Comment From Bolstein: What will it take for the Mariners to contend next year?
Steve Adams: Smoak, Ackley, Franklin, Miller and Zunino to keep improving. Felix and Iwakuma continuing to be great, and some more pitching depth. It’s not out of the realm of possibility, but they need a lot to break their way. I imagine they’ll be looking at free agent bats once again to supplement that core. I don’t think they’ll compete, but I didn’t think the A’s would be anywhere near this good prior to 2012 either, so anything can happen.
Comment From Bob: Are the Mariners doing King Felix a disservice by not trading him to a contender?
Steve Adams: Felix chose to sign there. It’s not like they’re holding him at gunpoint.
Comment From Masahiro Tanaka: What are the odds of the Twins signing me this offseason?
Steve Adams: Someone will probably outbid them. He’s a guy who I think they should make a serious play for though, assuming he gets posted.
Comment From Giants fan: Do you think Sabean extends a QO to Lincecum, Pence, or both after the season?

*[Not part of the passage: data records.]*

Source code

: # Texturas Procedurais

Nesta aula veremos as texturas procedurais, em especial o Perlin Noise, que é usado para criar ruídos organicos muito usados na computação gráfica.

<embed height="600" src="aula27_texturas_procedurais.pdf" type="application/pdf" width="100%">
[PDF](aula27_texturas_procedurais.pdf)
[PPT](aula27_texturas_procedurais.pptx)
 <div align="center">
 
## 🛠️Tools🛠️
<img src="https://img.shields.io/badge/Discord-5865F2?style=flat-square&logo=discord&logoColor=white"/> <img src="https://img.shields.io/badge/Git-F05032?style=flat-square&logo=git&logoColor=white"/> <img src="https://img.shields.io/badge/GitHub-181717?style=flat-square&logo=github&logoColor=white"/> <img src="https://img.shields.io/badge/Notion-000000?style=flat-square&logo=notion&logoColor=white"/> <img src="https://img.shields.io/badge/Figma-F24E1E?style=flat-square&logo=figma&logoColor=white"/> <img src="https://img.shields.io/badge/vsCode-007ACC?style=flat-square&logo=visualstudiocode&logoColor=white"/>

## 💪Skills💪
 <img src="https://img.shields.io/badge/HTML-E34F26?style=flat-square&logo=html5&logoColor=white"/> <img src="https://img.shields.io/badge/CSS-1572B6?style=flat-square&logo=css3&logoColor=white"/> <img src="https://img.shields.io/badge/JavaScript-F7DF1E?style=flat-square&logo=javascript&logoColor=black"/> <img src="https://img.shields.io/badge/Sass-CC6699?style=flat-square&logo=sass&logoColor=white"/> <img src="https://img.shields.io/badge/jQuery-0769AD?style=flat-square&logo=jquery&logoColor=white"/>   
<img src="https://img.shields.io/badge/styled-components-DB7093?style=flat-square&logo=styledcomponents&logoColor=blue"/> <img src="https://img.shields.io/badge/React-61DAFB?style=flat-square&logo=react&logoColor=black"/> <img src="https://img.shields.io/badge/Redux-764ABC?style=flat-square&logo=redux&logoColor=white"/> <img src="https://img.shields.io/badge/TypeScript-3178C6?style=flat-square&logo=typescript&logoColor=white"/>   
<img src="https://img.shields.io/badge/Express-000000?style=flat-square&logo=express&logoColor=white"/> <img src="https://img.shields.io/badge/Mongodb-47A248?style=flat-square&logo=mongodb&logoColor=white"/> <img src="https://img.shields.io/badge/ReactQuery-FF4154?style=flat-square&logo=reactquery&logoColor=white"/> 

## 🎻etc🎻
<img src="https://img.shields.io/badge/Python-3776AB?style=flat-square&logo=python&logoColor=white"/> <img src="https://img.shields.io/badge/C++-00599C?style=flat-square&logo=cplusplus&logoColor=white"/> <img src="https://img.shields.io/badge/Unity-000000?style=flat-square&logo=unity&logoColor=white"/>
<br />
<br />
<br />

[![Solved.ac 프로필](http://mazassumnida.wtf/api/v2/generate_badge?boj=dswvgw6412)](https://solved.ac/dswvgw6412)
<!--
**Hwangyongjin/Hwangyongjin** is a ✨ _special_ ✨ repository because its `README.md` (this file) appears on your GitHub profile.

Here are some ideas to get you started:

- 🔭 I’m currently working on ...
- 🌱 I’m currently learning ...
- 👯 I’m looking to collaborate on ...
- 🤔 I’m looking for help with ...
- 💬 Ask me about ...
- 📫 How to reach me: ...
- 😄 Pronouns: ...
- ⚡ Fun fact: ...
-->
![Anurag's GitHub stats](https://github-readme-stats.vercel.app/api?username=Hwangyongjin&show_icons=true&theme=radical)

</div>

Steve Adams: I think Pence will indeed get a qualifying offer. Lincecum is a lot tougher to predict, given his up and down season. I’ll guess that they don’t offer one, and that if they do he accepts it.
Comment From Robinson: Hughes to Minnestoa?
Steve Adams: I like that match a lot. Hughes’ ERA is something like 3 runs lower away from Yankee Stadium and the Twins play in a big park that’s tough on lefty power.
Comment From Melvin: Given the solid showing of young OFs like Khris Davis and Caleb Gindl should I try to trade Aoki this year? What could I get for him?
Steve Adams: I think Melvin should try to trade Aoki regardless of how well others are or aren’t playing. He’s got one year left at a ludicrously cheap price and could probably fetch a legitimately useful prospect.